▶ [MATERIAL PROVIDED]:
☆ ☆ ☆ ☆ ☆

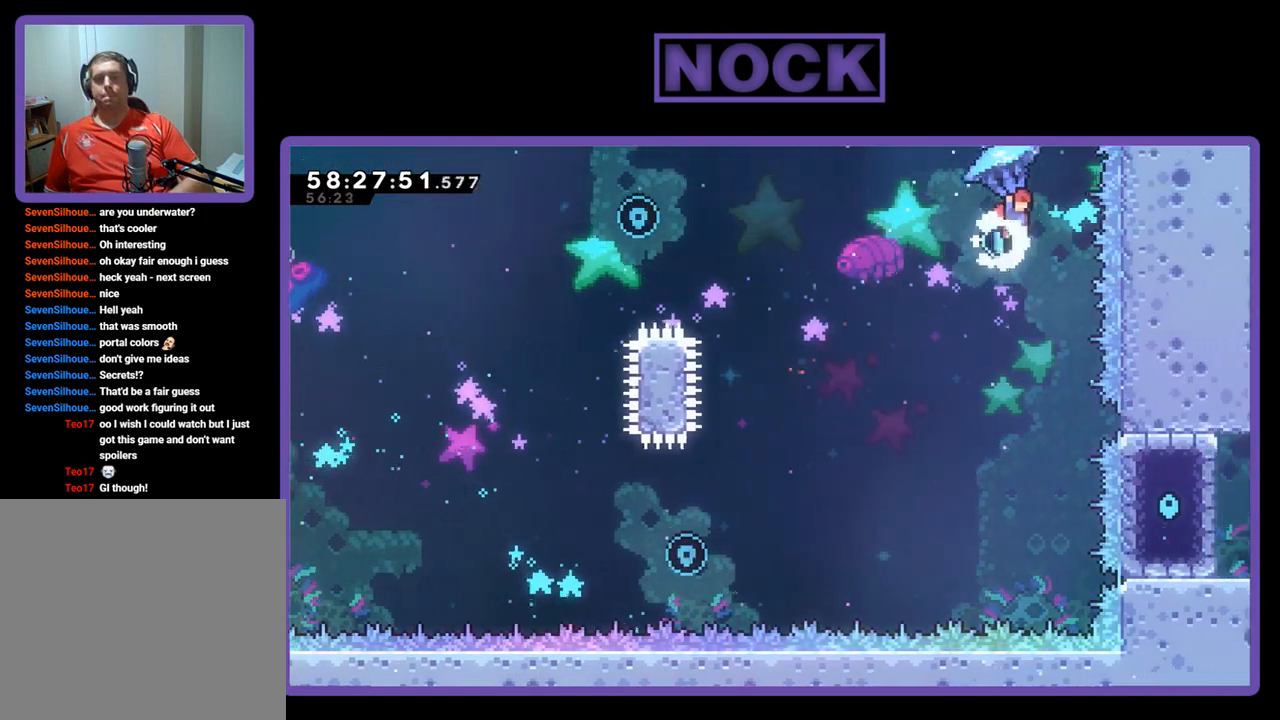
{"buttons": ["R2", "DPAD_UP", "DPAD_LEFT"], "right_stick": "center", "events": [[33, "DPAD_LEFT", "down"], [100, "DPAD_UP", "up"], [267, "DPAD_UP", "down"]]}
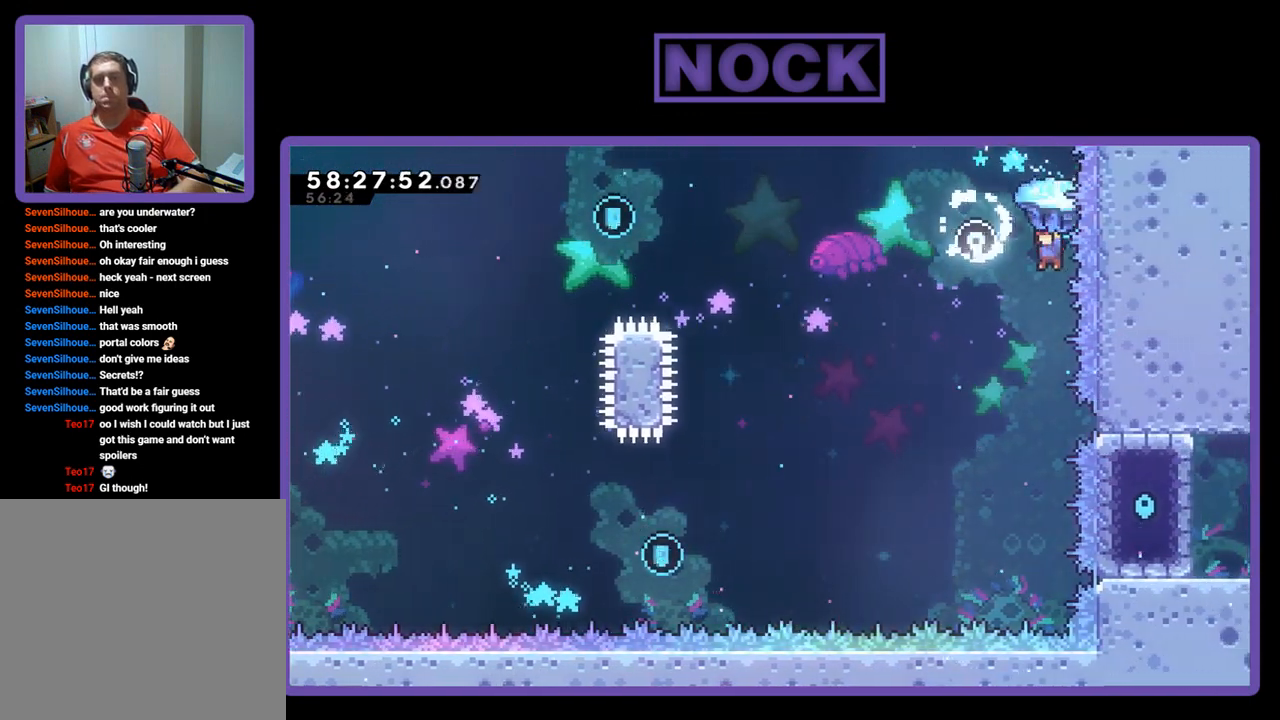
{"buttons": ["R2", "DPAD_UP", "DPAD_LEFT"], "right_stick": "center", "events": []}
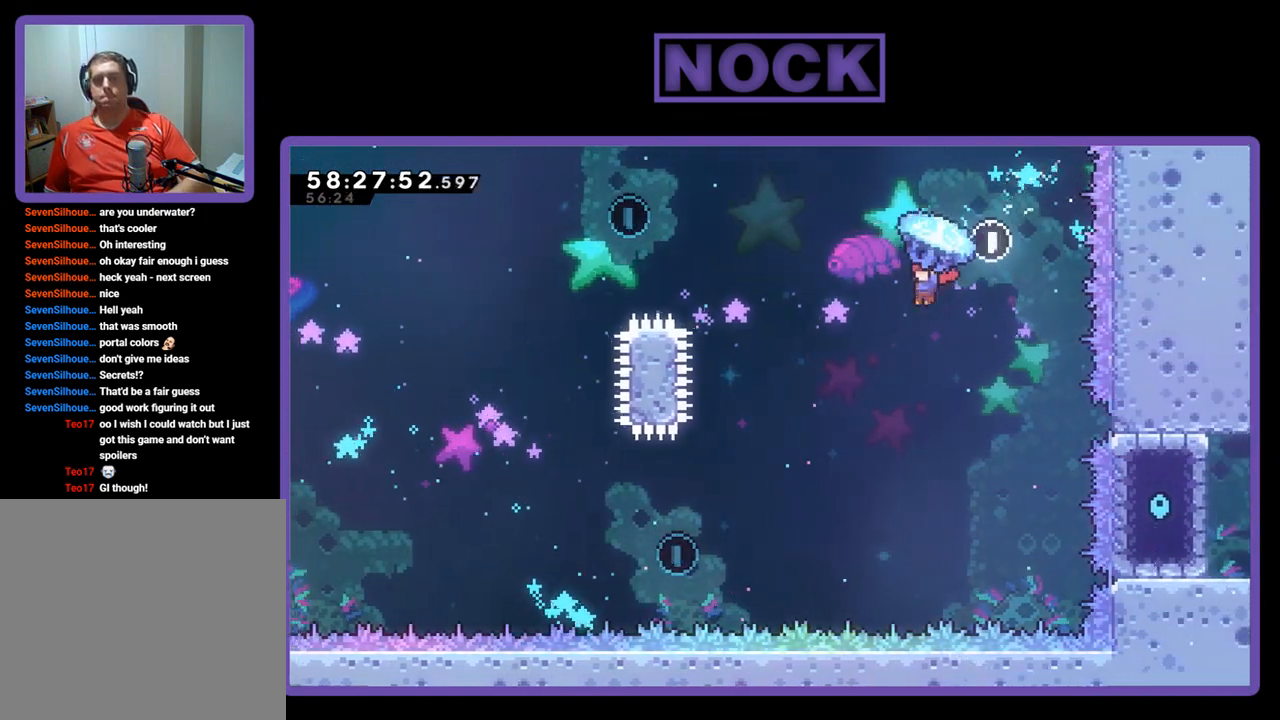
{"buttons": ["R2"], "right_stick": "center", "events": [[100, "DPAD_UP", "up"], [133, "DPAD_LEFT", "up"]]}
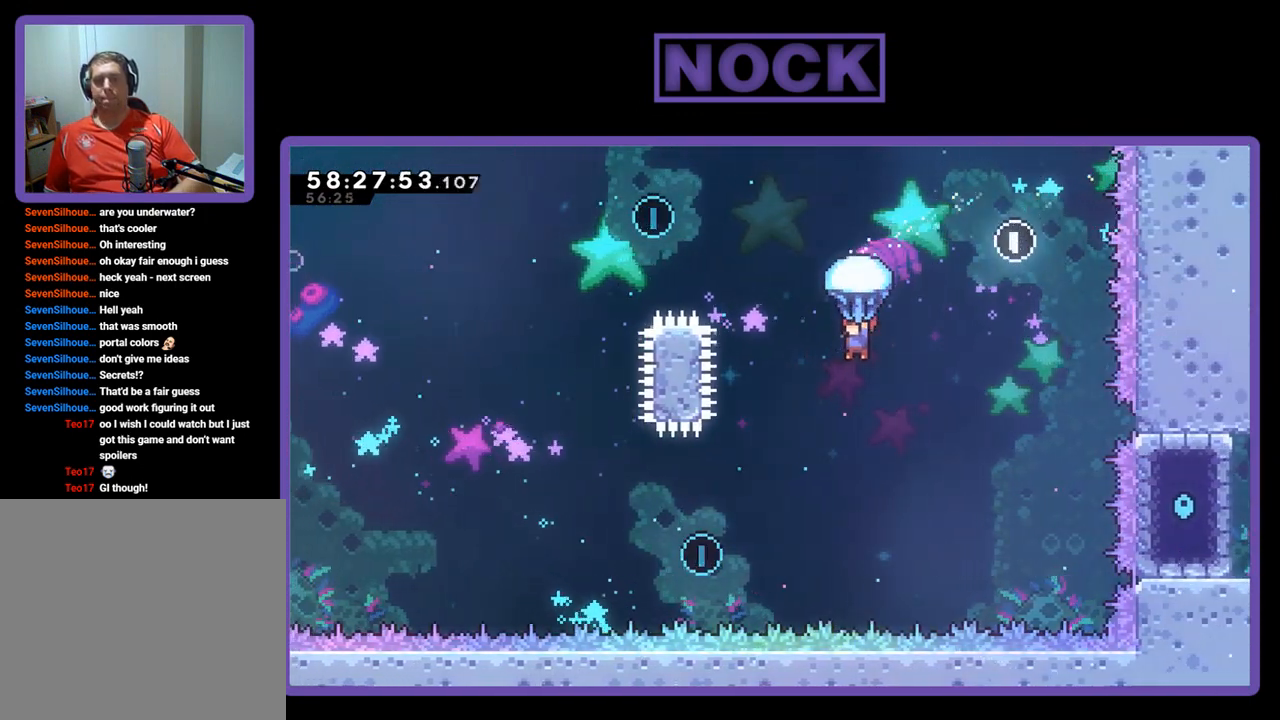
{"buttons": ["R2"], "right_stick": "center", "events": []}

☆ ☆ ☆ ☆ ☆

▶ [EXERCISE PROMPT]: Repeat the material above word for word, please, apart from its images.

▶ [OUTPUT OF THE EXERCISE]:
{"buttons": ["R2", "DPAD_UP", "DPAD_LEFT"], "right_stick": "center", "events": [[33, "DPAD_LEFT", "down"], [100, "DPAD_UP", "up"], [267, "DPAD_UP", "down"]]}
{"buttons": ["R2", "DPAD_UP", "DPAD_LEFT"], "right_stick": "center", "events": []}
{"buttons": ["R2"], "right_stick": "center", "events": [[100, "DPAD_UP", "up"], [133, "DPAD_LEFT", "up"]]}
{"buttons": ["R2"], "right_stick": "center", "events": []}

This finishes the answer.